• _Exercise prompt_
All lines at and after the one containing "wastebasket: present [404,169,454,213]", up to the end of the listing below, are to be printed exactly, with the pictures omitted.

• _Available records_
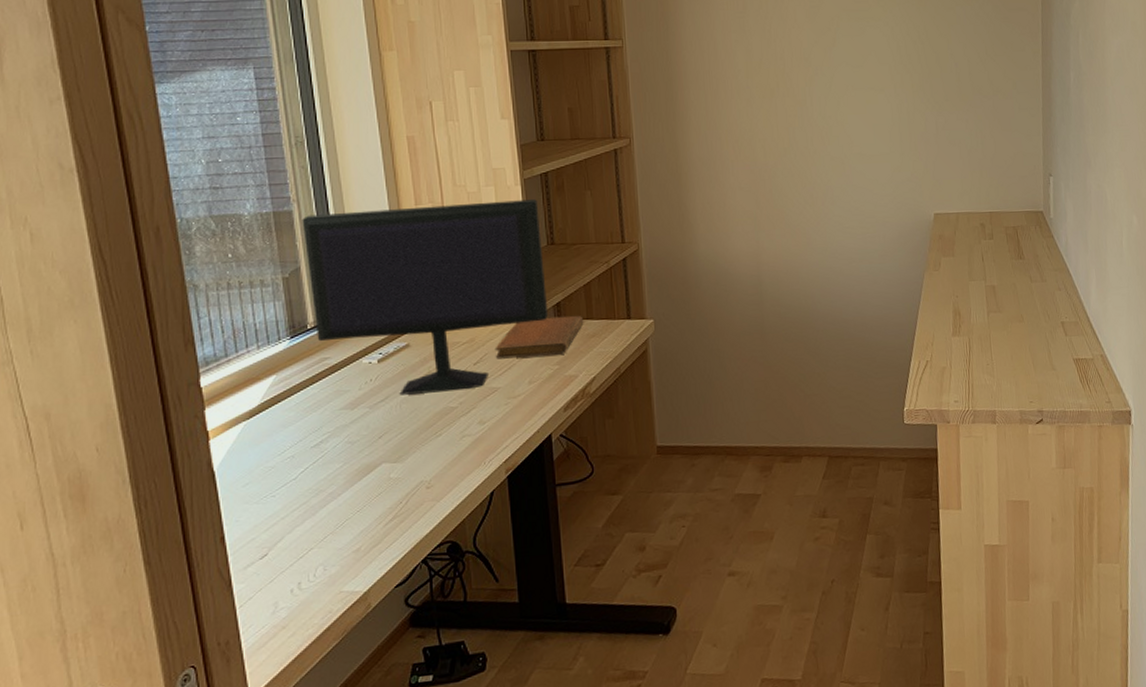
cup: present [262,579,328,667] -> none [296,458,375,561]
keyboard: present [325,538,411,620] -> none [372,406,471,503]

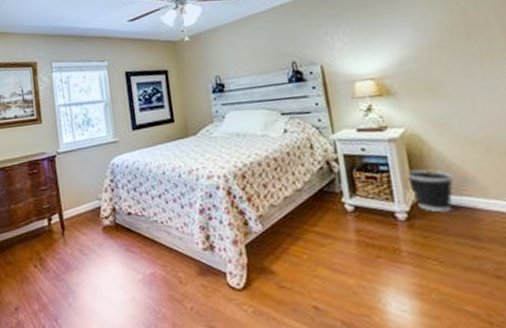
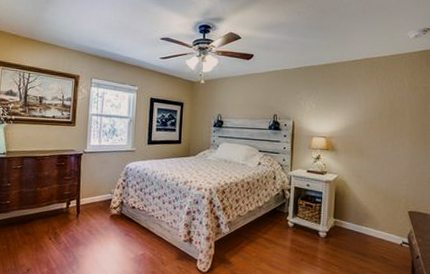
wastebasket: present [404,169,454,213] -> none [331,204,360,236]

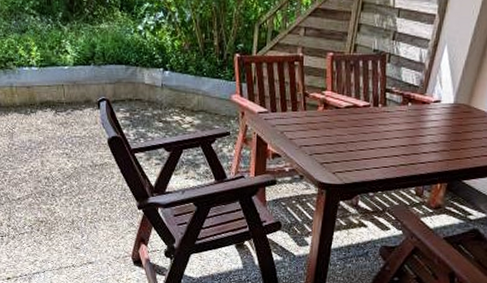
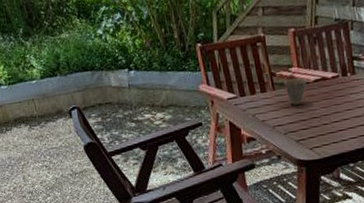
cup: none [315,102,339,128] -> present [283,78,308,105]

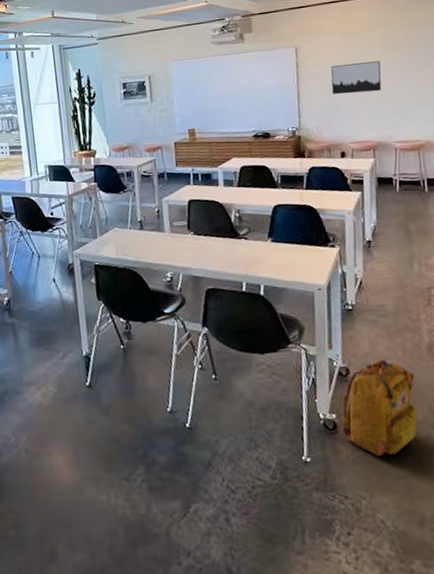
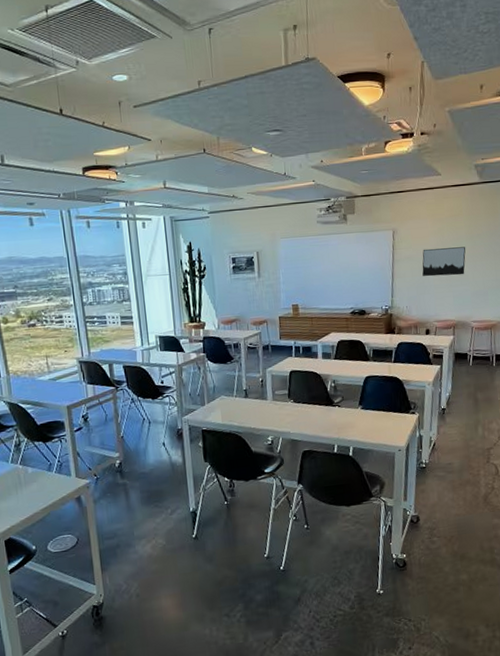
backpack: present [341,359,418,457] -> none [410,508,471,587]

• _Solution to this task_
wastebasket: present [404,169,454,213] -> none [331,204,360,236]

cup: none [315,102,339,128] -> present [283,78,308,105]

backpack: present [341,359,418,457] -> none [410,508,471,587]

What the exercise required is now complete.